Spain — Tourist hotspots in Tenerife and Gran Canaria have escaped devastating fires sweeping the Canary Islands but environmentalists said the impact on the Spanish archipelago’s unique wildlife was incalculable.
Various fires have razed 35,000 hectares of mostly pine forest on the islands’ volcanic peaks this week.
Britain’s biggest tour operator Thomas Cook said the fires had not affected beaches or holidaymakers on the Canary Islands, which depend on tourism for their economy. Last year, the region welcomed 9.6 million foreign visitors.
However, environmentalists said the fires could be a disaster for endemic species that are unique to the Canaries.
The archipelago’s isolation, 100 km off the Moroccan coast, means it is a treasure trove for biologists. Gran Canaria contains 50 percent of the species unique to Spain.
“Anything that declines these species can be absolutely catastrophic,” said Peter Jones, a biologist who advises Spain’s Environment Ministry.
“I’m particularly worried about the blue chaffinch which is extremely rare, perhaps just a few hundred left, and which is largely confined to conifer woodlands on Tenerife,” Jones told Reuters by telephone.

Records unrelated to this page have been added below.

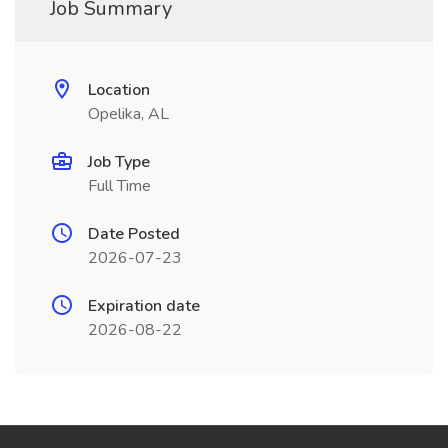
Job Summary
Location
Opelika, AL
Job Type
Full Time
Date Posted
2026-07-23
Expiration date
2026-08-22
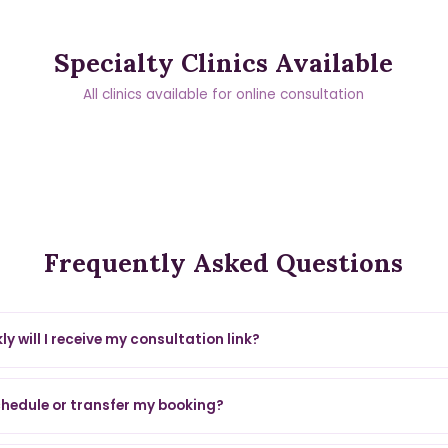
Specialty Clinics Available
All clinics available for online consultation
Frequently Asked Questions
y will I receive my consultation link?
chedule or transfer my booking?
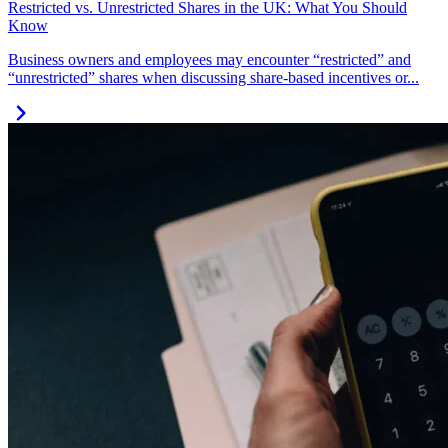
Restricted vs. Unrestricted Shares in the UK: What You Should
Know
Business owners and employees may encounter “restricted” and
“unrestricted” shares when discussing share-based incentives or...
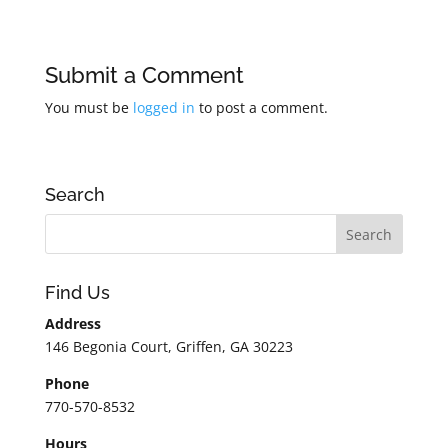
Submit a Comment
You must be
logged in
to post a comment.
Search
Find Us
Address
146 Begonia Court, Griffen, GA 30223
Phone
770-570-8532
Hours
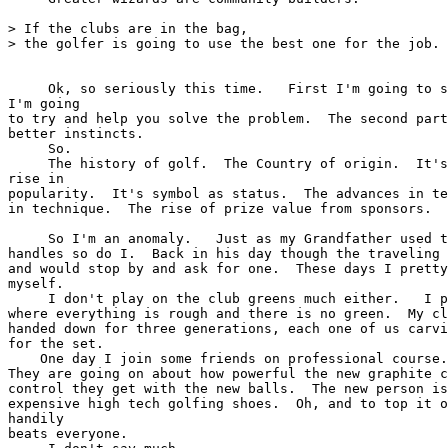
> If the clubs are in the bag,

> the golfer is going to use the best one for the job.

     Ok, so seriously this time.   First I'm going to s
I'm going

to try and help you solve the problem.  The second part
better instincts.

     So.

     The history of golf.  The Country of origin.  It's
rise in

popularity.  It's symbol as status.  The advances in te
in technique.  The rise of prize value from sponsors.  
     So I'm an anomaly.   Just as my Grandfather used t
handles so do I.  Back in his day though the traveling 
and would stop by and ask for one.  These days I pretty
myself.

     I don't play on the club greens much either.   I p
where everything is rough and there is no green.  My cl
handed down for three generations, each one of us carvi
for the set.

    One day I join some friends on professional course.
They are going on about how powerful the new graphite c
control they get with the new balls.  The new person is
expensive high tech golfing shoes.  Oh, and to top it o
handily

beats everyone.
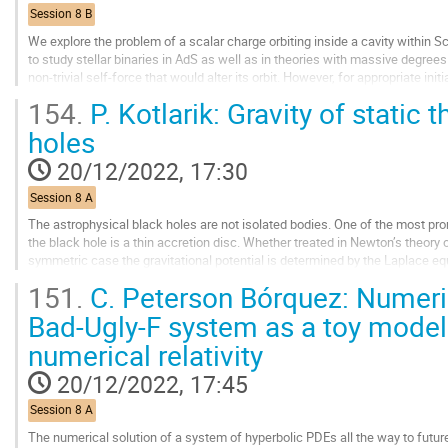
contribution
Session 8 B
page
We explore the problem of a scalar charge orbiting inside a cavity within 
to study stellar binaries in AdS as well as in theories with massive degre
non-trivial self-force that would alter its orbit. However, for appropriate init
over an orbital...
154.
P. Kotlarik: Gravity of static 
Go
holes
to
contribution
20/12/2022, 17:30
page
Session 8 A
The astrophysical black holes are not isolated bodies. One of the most pro
the black hole is a thin accretion disc. Whether treated in Newton’s theory or 
symmetric case the gravitational potential is determined by the Laplace equa
only known...
151.
C. Peterson Bórquez: Numeric
Go
Bad-Ugly-F system as a toy model 
to
numerical relativity
contribution
page
20/12/2022, 17:45
Session 8 A
The numerical solution of a system of hyperbolic PDEs all the way to future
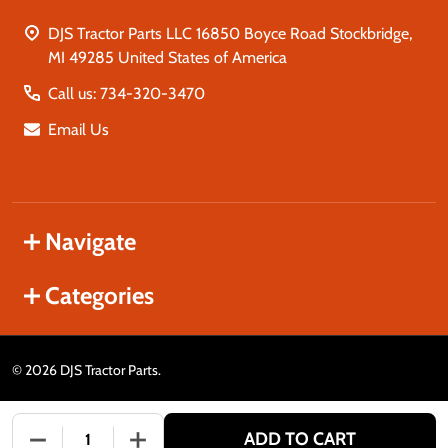
DJS Tractor Parts LLC 16850 Boyce Road Stockbridge,
MI 49285 United States of America
Call us: 734-320-3470
Email Us
Navigate
Categories
©
2026
DJS Tractor Parts.
ADD TO CART
DECREASE QUANTITY OF UNDEFINED
INCREASE QUANTITY OF UNDEFINED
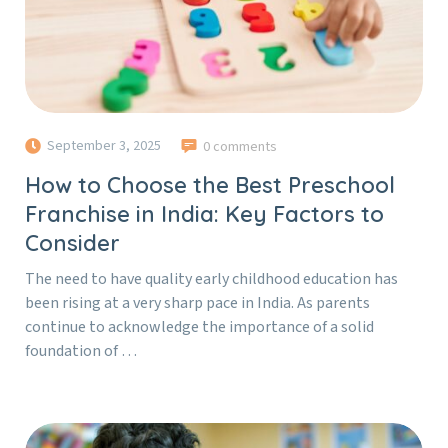
September 3, 2025
0 comments
How to Choose the Best Preschool
Franchise in India: Key Factors to
Consider
The need to have quality early childhood education has
been rising at a very sharp pace in India. As parents
continue to acknowledge the importance of a solid
foundation of …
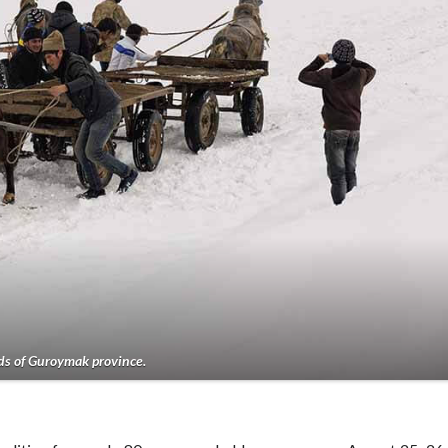
ds of Guroymak province.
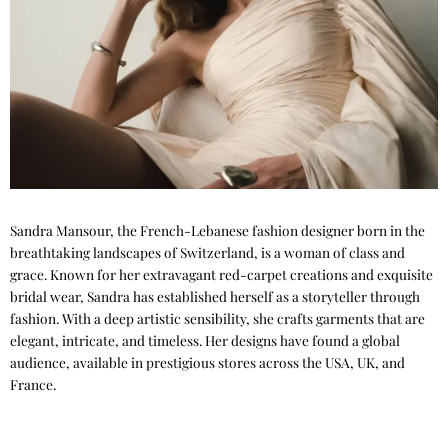
Sandra Mansour, the French-Lebanese fashion designer born in the
breathtaking landscapes of Switzerland, is a woman of class and
grace. Known for her extravagant red-carpet creations and exquisite
bridal wear, Sandra has established herself as a storyteller through
fashion. With a deep artistic sensibility, she crafts garments that are
elegant, intricate, and timeless. Her designs have found a global
audience, available in prestigious stores across the USA, UK, and
France.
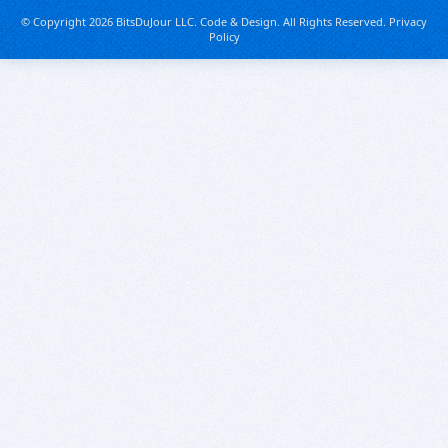
© Copyright 2026 BitsDuJour LLC. Code & Design. All Rights Reserved.
Privacy
Policy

Around a third of Gran Canaria’s forests have now been reduced to ashes, said Roberto Castro, an engineer with a foundation working to reforest the islands.
“The main problem isn’t the pine trees but the vegetation underneath … almost none will have been able to survive,” he said, adding that 10 to 15 species would probably disappear. A disgruntled park ranger has admitted starting the fire on Gran Canaria, angry over the shortness of his contract.
Fire fighters stabilised the blazes on Wednesday, as the scorching summer heat and strong winds eased off.
The fires are the first major blazes in Spain this summer, which has been much cooler than last year when fires destroyed 86,000 hectares (210,000 acres) in Galicia — the most destructive fires in the country’s recenthistory.